═══ DATA PROVIDED
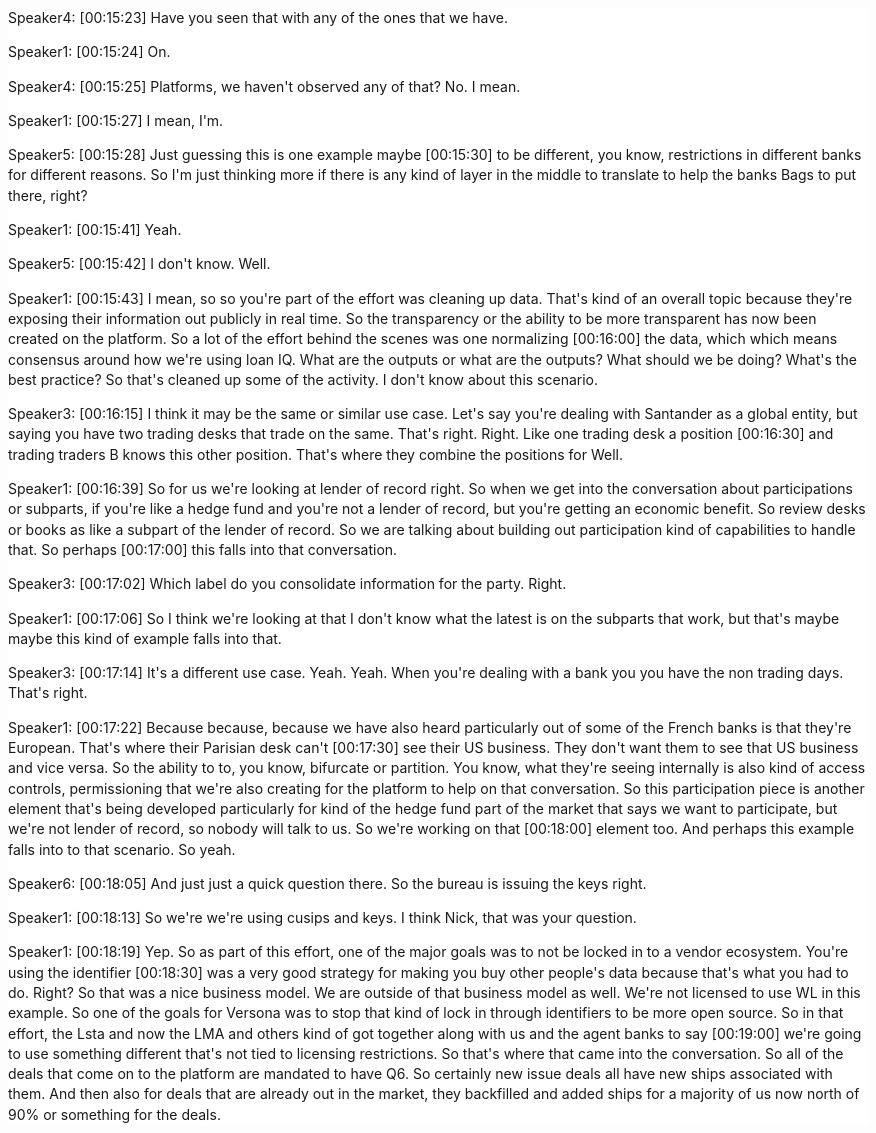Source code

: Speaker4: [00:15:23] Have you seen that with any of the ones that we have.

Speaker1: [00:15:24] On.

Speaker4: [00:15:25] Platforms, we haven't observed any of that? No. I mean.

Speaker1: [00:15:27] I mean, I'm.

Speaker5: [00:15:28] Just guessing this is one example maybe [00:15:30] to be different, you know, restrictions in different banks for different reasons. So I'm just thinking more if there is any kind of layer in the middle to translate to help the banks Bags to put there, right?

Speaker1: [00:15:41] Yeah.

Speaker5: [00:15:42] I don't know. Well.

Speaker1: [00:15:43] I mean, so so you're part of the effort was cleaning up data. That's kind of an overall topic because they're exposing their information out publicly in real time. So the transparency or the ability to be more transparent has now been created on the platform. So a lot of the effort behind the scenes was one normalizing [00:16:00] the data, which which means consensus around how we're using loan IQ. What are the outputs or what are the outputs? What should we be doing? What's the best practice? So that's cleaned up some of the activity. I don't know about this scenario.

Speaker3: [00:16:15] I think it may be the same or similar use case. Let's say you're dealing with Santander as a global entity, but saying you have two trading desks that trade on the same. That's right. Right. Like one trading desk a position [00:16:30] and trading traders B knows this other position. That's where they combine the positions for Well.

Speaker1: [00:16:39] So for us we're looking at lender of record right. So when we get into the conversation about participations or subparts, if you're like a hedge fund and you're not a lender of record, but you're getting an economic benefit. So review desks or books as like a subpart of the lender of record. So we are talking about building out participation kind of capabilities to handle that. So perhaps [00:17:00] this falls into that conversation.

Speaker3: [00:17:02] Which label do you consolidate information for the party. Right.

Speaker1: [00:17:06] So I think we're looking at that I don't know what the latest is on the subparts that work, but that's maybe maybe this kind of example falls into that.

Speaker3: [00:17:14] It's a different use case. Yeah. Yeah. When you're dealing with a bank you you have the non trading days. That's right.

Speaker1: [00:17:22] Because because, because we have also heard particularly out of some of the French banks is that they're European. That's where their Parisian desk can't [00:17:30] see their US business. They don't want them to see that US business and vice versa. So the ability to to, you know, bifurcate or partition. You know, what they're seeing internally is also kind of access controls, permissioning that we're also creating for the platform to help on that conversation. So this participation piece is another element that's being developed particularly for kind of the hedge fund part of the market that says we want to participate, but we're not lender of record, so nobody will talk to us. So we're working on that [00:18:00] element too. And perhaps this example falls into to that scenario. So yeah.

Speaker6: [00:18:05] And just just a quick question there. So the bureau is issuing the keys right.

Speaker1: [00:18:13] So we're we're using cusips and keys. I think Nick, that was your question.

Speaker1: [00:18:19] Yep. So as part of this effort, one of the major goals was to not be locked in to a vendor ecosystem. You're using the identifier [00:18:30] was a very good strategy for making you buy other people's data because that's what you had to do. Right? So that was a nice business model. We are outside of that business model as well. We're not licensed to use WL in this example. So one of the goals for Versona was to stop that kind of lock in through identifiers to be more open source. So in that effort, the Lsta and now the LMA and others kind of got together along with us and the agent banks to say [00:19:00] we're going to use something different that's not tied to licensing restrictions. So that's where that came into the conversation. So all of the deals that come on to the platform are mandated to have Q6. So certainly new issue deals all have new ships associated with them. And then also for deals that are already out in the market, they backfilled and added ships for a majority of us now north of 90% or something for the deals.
══════
* ACTIVITY *
Every line above that holds the string "there" should be copied into the answer.

* RESULT *
Speaker5: [00:15:28] Just guessing this is one example maybe [00:15:30] to be different, you know, restrictions in different banks for different reasons. So I'm just thinking more if there is any kind of layer in the middle to translate to help the banks Bags to put there, right?
Speaker6: [00:18:05] And just just a quick question there. So the bureau is issuing the keys right.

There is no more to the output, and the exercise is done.